Olympics: Was Hidilyn’s poor showing at April tournament just a strategy?

Karl Cedrick Basco, ABS-CBN News

Posted at Jul 29 2021 05:40 AM

Olympics: Was Hidilyn’s poor showing at April tournament just a strategy? 1
Hidilyn Diaz celebrates after a lift during the Group A Women’s 55 kg Weightlifting event in the 2020 Tokyo Olympics in the Tokyo International Forum in Japan on July 26, 2021. Diaz made history as she clinched the country’s first Olympic Gold ever when she lifted a total of 224 kilograms. Edgard Garrido, Reuters

Weightlifter Hidilyn Diaz formalized her entry into her fourth straight Olympic Games back in April when she participated at the delayed Asian Weightlifting Championships, but her performance was subpar, missing the podium in the women’s 55kg category. 

Known to be a top contender in her event, Diaz was outperformed by two Chinese lifters, including world record holder Liao Quiyun, and Muattar Nabieva of Uzbekistan as Diaz settled for fourth place.

With only three months left for the Olympics in Tokyo, the result appeared to cause doubts over Diaz's ability to win gold.

Apparently, it was part of the Diaz’s team strategy for the Tokyo Games -- to scout her strongest opponent and work in practice to beat the numbers, reserving her full potential at the biggest stage.

“Alam ko na that was the prelude to the Olympics kasi andun yung Chinese champion na kalaban natin kagabi,” Monico Puentevella, head of Samahang Weightlifting ng Pilipinas, the sport's national governing body, told TeleRadyo Tuesday. 

According to Puentevella, he advised Team HD not to force Diaz to win the gold in the Asian Championships to blind her foes of her real numbers. 
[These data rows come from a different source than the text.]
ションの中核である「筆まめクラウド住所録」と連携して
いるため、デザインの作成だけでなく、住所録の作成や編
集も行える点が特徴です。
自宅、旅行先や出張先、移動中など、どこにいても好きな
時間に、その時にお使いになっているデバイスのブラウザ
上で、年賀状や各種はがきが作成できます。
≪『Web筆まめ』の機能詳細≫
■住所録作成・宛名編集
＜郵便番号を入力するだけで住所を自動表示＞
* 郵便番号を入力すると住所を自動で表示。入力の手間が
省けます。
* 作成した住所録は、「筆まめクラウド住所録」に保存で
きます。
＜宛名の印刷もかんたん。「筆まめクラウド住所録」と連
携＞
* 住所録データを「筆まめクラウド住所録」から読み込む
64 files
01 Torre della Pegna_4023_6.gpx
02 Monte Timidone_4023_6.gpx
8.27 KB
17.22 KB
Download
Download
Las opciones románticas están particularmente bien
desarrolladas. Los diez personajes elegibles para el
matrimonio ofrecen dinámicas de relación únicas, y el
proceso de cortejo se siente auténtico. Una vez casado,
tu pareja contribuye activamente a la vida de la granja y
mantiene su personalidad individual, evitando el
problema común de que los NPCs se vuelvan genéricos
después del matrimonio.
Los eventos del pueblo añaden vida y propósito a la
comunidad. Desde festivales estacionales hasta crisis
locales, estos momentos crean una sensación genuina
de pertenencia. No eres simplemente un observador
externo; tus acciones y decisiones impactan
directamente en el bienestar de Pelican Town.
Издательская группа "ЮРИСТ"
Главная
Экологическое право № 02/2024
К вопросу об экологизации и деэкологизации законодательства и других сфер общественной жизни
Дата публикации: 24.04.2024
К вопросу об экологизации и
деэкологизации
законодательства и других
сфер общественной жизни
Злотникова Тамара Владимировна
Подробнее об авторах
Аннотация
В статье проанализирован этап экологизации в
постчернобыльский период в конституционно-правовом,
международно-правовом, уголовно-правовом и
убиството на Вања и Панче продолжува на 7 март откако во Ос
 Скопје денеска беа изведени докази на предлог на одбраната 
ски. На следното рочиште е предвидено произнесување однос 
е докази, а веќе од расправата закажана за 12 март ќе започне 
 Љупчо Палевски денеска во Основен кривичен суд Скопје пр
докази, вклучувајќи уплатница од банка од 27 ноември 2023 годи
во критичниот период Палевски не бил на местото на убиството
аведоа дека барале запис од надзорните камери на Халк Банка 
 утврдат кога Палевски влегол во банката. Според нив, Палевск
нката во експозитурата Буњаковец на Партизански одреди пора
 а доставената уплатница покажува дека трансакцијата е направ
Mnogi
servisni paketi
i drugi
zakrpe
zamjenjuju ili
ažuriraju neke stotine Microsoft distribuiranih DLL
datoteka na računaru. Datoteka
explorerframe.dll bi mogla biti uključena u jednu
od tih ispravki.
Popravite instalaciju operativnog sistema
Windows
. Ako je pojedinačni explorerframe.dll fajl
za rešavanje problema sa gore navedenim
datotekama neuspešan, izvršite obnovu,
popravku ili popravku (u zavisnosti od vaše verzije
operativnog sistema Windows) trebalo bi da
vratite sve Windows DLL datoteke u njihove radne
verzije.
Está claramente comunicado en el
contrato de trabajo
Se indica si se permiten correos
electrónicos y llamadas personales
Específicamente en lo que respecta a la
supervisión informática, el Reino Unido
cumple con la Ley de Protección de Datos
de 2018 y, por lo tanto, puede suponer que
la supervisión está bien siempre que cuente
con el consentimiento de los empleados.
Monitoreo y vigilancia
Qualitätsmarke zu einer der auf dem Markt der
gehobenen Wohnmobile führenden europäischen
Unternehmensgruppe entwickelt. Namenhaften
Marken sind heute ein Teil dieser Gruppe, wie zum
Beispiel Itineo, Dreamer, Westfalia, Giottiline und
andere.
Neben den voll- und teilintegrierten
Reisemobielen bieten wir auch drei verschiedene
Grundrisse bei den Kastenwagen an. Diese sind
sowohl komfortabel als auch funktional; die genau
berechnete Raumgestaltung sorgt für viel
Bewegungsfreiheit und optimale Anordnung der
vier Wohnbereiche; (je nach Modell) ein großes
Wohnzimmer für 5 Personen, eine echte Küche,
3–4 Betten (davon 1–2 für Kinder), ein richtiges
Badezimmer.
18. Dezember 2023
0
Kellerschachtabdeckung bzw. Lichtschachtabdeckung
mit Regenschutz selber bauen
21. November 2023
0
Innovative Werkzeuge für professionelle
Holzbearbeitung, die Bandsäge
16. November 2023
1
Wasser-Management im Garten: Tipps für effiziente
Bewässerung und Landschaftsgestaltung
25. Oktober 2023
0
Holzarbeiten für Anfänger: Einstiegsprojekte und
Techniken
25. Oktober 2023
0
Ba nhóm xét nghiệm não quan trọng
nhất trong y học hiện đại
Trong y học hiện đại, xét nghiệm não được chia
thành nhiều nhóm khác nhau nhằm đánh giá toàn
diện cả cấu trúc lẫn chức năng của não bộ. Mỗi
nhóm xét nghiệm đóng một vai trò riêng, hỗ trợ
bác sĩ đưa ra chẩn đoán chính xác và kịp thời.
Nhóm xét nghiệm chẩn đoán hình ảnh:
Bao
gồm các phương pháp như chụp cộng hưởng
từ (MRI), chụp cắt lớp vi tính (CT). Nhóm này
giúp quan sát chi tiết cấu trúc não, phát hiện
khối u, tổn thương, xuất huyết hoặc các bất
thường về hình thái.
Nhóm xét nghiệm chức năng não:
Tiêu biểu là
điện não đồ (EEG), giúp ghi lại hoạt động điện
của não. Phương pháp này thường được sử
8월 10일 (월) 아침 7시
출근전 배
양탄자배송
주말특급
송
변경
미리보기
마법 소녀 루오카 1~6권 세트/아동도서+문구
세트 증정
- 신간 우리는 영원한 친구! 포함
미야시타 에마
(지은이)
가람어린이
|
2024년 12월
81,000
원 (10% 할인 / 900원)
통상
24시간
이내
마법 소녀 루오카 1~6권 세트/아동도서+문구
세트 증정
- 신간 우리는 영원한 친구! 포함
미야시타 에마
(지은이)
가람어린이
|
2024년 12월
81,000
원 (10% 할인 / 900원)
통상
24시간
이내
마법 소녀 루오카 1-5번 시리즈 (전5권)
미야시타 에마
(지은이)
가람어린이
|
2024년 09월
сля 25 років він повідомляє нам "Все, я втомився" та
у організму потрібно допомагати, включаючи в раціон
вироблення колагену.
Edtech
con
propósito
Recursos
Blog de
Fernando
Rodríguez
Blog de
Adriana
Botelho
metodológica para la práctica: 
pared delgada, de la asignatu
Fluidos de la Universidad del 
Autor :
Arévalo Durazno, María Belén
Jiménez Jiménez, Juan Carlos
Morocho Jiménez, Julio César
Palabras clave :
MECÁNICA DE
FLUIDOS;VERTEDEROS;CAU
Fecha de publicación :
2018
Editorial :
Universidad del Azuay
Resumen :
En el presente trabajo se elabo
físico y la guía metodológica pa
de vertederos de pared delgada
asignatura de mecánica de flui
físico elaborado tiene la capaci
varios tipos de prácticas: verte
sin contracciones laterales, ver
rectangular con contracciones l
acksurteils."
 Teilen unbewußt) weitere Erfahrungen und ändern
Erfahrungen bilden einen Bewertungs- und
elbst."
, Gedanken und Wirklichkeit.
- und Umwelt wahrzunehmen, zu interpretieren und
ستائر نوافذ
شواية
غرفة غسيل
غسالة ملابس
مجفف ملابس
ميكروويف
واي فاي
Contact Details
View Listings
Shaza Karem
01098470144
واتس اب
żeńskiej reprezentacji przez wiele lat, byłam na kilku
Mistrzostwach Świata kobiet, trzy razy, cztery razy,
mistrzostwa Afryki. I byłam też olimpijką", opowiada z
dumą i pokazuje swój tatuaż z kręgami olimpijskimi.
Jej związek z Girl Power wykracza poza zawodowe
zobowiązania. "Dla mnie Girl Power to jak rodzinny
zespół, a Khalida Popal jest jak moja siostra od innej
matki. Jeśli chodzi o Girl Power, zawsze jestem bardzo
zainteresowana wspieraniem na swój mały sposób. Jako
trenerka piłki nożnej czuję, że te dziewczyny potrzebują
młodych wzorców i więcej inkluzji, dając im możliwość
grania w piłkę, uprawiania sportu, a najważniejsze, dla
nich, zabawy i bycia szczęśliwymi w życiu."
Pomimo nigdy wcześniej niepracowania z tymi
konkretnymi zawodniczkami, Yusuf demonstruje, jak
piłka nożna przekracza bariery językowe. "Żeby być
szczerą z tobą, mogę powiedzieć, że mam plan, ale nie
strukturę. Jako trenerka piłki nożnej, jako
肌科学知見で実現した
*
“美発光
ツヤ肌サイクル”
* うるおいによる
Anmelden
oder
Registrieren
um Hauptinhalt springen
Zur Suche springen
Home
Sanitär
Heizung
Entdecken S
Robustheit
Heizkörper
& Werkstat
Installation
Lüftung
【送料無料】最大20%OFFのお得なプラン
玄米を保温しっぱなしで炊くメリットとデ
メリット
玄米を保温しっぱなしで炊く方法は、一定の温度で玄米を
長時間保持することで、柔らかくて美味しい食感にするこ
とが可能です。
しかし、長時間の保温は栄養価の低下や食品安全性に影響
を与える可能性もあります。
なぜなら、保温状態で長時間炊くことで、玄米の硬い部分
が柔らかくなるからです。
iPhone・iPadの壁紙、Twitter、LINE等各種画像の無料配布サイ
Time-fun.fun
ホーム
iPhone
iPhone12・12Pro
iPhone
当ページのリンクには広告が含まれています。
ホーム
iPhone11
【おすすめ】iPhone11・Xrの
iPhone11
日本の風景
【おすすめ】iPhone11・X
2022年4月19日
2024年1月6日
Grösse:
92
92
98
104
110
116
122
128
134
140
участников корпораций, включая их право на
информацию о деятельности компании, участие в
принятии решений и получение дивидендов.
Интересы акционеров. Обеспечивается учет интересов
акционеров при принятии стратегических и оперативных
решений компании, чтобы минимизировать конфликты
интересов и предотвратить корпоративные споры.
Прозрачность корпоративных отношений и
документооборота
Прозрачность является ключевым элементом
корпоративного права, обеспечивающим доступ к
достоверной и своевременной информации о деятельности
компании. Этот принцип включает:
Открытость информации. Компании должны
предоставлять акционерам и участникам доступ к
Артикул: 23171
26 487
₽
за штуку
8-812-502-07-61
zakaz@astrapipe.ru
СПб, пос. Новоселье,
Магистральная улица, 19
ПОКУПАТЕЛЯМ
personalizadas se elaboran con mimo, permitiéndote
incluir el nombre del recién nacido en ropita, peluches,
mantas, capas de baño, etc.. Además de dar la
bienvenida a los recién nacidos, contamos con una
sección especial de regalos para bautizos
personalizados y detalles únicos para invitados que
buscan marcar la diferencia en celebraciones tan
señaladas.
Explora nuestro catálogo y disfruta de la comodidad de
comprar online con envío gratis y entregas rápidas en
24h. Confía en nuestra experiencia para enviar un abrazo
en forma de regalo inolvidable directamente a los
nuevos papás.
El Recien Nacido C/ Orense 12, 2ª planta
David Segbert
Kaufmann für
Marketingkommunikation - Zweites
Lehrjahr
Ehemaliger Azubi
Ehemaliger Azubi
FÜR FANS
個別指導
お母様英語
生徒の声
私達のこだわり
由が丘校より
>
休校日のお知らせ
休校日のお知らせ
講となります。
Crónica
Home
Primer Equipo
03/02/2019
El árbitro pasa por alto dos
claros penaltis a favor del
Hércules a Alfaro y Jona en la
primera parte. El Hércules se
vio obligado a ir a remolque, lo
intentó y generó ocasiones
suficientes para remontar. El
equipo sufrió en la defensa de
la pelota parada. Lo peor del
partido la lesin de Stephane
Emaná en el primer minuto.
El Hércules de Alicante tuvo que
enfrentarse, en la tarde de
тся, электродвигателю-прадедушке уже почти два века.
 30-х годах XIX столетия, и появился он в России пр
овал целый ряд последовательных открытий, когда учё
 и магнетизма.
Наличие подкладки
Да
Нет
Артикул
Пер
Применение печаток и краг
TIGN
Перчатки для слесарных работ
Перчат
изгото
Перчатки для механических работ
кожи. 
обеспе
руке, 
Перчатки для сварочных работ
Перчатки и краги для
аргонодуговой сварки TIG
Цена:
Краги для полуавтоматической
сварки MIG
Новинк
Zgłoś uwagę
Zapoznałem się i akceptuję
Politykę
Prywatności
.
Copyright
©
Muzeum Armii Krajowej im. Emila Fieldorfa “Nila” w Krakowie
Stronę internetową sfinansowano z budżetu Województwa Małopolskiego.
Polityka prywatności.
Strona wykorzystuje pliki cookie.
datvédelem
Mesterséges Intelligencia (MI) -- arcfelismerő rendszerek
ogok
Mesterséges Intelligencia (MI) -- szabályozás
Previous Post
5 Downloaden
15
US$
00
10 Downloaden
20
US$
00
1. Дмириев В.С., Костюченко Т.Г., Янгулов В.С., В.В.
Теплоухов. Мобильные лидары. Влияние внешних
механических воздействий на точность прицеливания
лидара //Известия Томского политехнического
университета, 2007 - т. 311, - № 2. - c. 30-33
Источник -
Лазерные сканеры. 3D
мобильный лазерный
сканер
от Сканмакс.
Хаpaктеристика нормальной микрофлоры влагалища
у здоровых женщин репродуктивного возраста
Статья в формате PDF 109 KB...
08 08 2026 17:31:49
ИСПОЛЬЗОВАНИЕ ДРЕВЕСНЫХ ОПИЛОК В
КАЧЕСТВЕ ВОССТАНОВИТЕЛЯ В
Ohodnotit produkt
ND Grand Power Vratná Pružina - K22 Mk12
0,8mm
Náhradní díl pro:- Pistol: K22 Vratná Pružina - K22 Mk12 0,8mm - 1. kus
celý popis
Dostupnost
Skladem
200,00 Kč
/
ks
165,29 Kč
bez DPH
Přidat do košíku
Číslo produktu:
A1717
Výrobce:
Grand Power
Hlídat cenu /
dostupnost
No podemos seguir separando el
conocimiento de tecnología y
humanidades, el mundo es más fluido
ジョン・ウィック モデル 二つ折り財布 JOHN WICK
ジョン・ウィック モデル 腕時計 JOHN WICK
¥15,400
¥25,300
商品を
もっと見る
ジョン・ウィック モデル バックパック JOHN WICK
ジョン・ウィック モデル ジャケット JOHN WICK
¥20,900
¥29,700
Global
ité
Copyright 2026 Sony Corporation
“Pero sinabi ko rin na huwag niya pwersahing mag-gold kasi kapag nag-gold ka . . . Sabi ko sa mga coaches, ’wag natin ibuhos ’yung ating kaya kasi babantayan tayo. Nag-champion sila [China], pinalabas nilang kaya nila,” he added. 

Liao took the gold at 222kg while her teammate Li Yajun had the silver at 221kg. Diaz only lifted 212kg in the competition.

Aware of the possible numbers of Quiyun at the Olympics, Diaz returned to Malaysia and devoted her time in practice to exceed the Chinese numbers from the regional games. 

“Kung ano yung kanilang nakaya, ’yun ang tinira sa practice ni Hidi. Kaya dun sa Kuala Lumpur pagbalik, ’yun lang tinutukan niya. At alam niya na kaya niya pala ang world record holder na Chinese kagabi (Monday),” Puentevella quipped. 

And the game plan proved to be a success. 

On Monday, Puentevella’s prediction was entirely accurate as Diaz and Liao went head-to-head down to the last attempt in clean and jerk. 

“Palagay ko pati Chinese coaches kagabi na-shock natin sila. Kasi di nila akalain na sasamahan sila ni Hidi hanggang sa last lifting ng barbel,” he said.

Diaz, indeed, eclipsed the world champion’s numbers in the Asian Championships, posting an Olympic record 224kg and ultimately wrote history for the Philippines, beating Liao (223kg). 

“Akala ng Chinese coaches bugbugin pa rin nila si Hidi. Sanay sila na talunin si Hidi but this one is a different Hidi. Talagang nakita ng Pilipinas na maski anong problema, anong dinaanang hirap pero kaya. She wants to show kahit gaano kahirap, lalaban tayo,” Puentevella said. 

Diaz ended the 97-year gold medal drought of the Philippines at the Olympics, making her a two-time Olympic medalist.